Située au 160 rue Oberkampf Paris XI, la piscine Oberkampf est un établissement privé, toujours en fonction aujourd’hui, qui accueille notamment un public scolaire. Un changement de propriétaire a momentanément interrompu l’exploitation de la piscine entre février 2022 et septembre 2023, faisant craindre un changement de fonction pouvant mener à une dénaturation ou une disparition de celle-ci. Dès 2020, la mairie du 11e arrondissement s’était saisie du sujet en demandant une étude patrimoniale au département de l’Histoire de l’architecture et de l’archéologie de la ville de Paris. En février 2022, la mairie se tourne vers la DRAC pour étudier la possibilité d’une protection de l’édifice au titre des monuments historiques. Après la conduite d’une étude par les services de la DRAC, de nombreux échanges avec le propriétaire actuel, et l’expression d’un avis favorable de la commission régionale du Patrimoine et de l’Architecture, la piscine Oberkampf a été inscrite au titre des monuments historiques le 25 août 2023.
Une des premières piscines hors-Seine parisiennes des années 1880
Après une pratique du bain et de la natation à Paris presque entièrement liée à la Seine et aux canaux, les premières piscines hors-Seine sont créées dans les années 1880. D’initiative d’abord privée, ces établissements comprennent des bains divers (bain de siège, bain complet froid ou chaud, chaleur humide, vapeur sèche, douche), des services médicinaux (hydrothérapie, inhalations, fumigations) et un bassin de natation servant à l’apprentissage et à la pratique sportive. Ils bénéficient de l’eau de condensation des machines à vapeur d’usines ou de gares près desquelles ils s’installent, ou de puits artésiens.
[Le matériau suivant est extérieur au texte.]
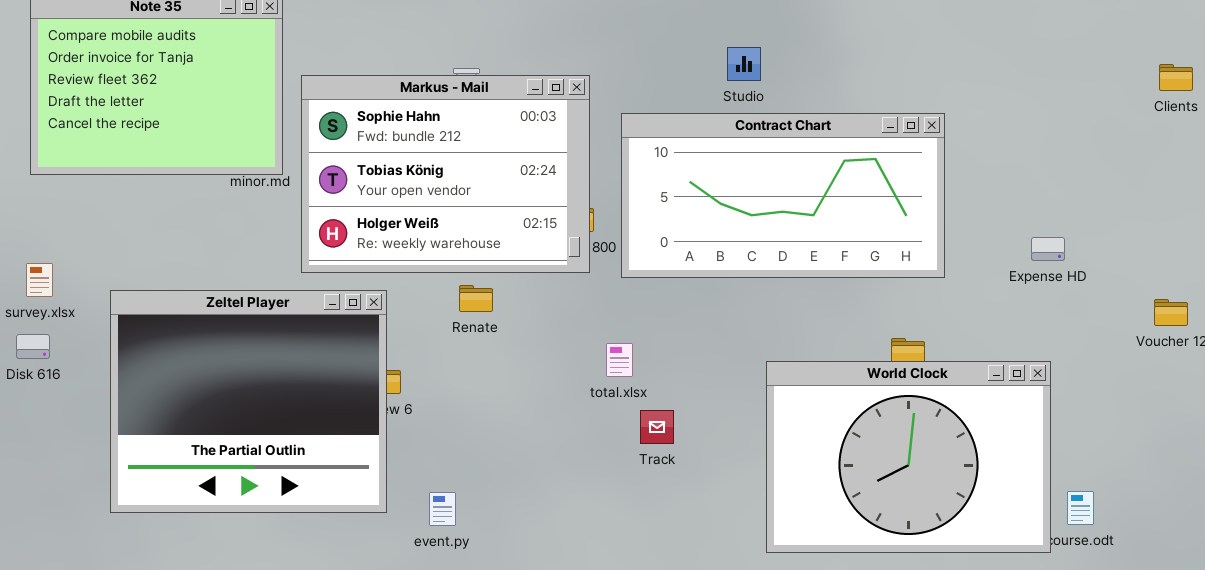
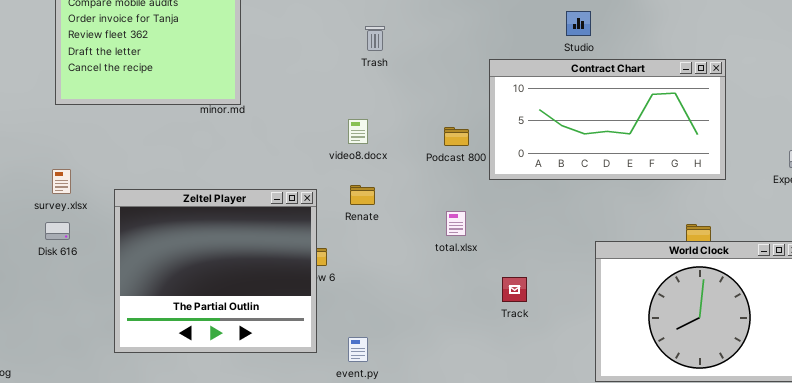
Markus - Mail: [301,75,590,273] -> none, closed
Renate: [459,285,493,312] -> [350,185,375,205], moved
total.xlsx: [606,343,633,377] -> [446,211,466,236], moved

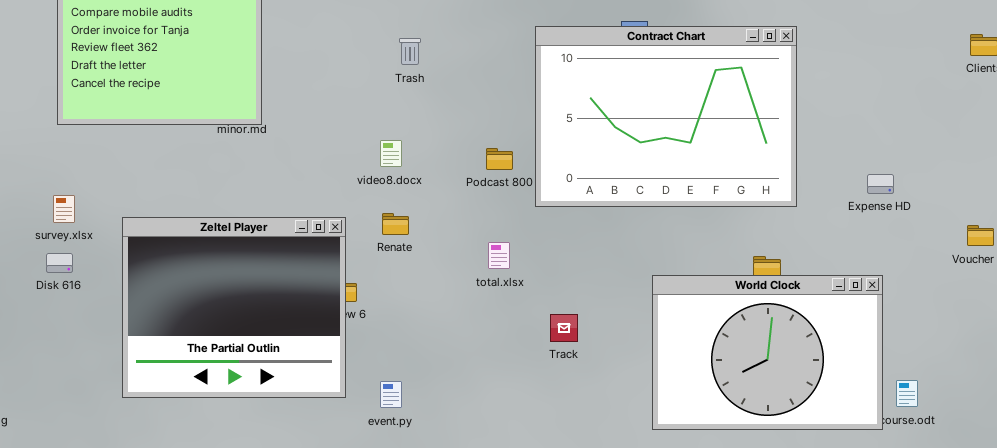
Contract Chart: [489,59,726,180] -> [535,26,797,207], resized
Les bassins sont par ailleurs couverts, et donc utilisables toute l’année, ce qui n’était pas le cas auparavant.
Affiche des Bains parisiens de 1887
La piscine Oberkampf ouvre en 1887 sous le nom de Bains parisiens et propose les services de bains à la fois médicinaux et à visée sportive, ainsi qu’un restaurant au bord du bassin. Elle est le 6e établissement de ce type à ouvrir à Paris (le premier étant la piscine de Château-Landon en 1884), avant que la municipalité n’en construise d’autres la décennie suivante. La piscine est située dans un immeuble disposé en fond de cour appartenant à un ensemble abritant un programme mixte mêlant logement et activité commerciale. L’architecte Auguste PERRIN a conçu cet établissement de bains pour Claude-Marie CATHIARD, adjoint au maire du 3e arrondissement, qui loue les lieux à un exploitant. Le bassin est de petite taille, couvert initialement par une charpente métallique à verrière zénithale (au plafond), et partiellement entouré par des cabines.
Vue de l’entrée de la piscine depuis la cour intérieure
Une évolution dans un style empreint d’Art déco vers 1920
Comme les sept autres piscines conçues durant les deux dernières décennies du siècle, la piscine Oberkampf a été modifiée durant les années 1920, période où de nombreuses piscines sont également construites. Son bassin est ainsi agrandi sur le côté, formant désormais un L, forme unique qui résulte des contraintes du lieu ; sa couverture est remplacée par une voûte en pavés de verre, ce qui est peu commun parmi le corpus des piscines parisiennes, et les cabines sont remplacées. Ses modifications sont moindres que la plupart des autres piscines qui lui sont contemporaines. Elle conserve notamment son vestibule d’origine garni de vitraux évoquant la destination des lieux, une cheminée dans la cour et la couverture mise en place dans l’entre-deux guerres. Son bassin d’origine est toujours bien lisible malgré l’ajout de la partie en retour d’équerre, et ses dimensions n’ont pas été affectées par les nouvelles normes mises en œuvre ailleurs à partir des années 1920. Elle est un témoin des premières piscines parisiennes et des évolutions qui furent les leurs par la suite.
Vue intérieure de piscine avec les cabines surplombant le bassin en forme de L
Au-delà des affiches diffusées dans les années 1880, qui sont une des rares sources figurées sur cette période, Louis Aragon évoque les lieux tels qu’il a pu les connaître, dans le chapitre 21 de son roman Aurélien, publié en 1944, et dont l’action se déroule vingt ans plus tôt : "Aurélien arrêta sa voiture en haut de la rue Oberkampf, presque aux boulevards extérieurs. […] Il y avait alors très peu de piscines à Paris. […] C’était un boyau d’eau verte, assez propre, bien éclairé, faisant sur le côté un coude avec une branche latérale pour le petit bain, où allaient les enfants et les gens qui ne savent pas nager. […] Il plongea. […] Il se donna en fermant à demi les yeux l’illusion de l’immensité."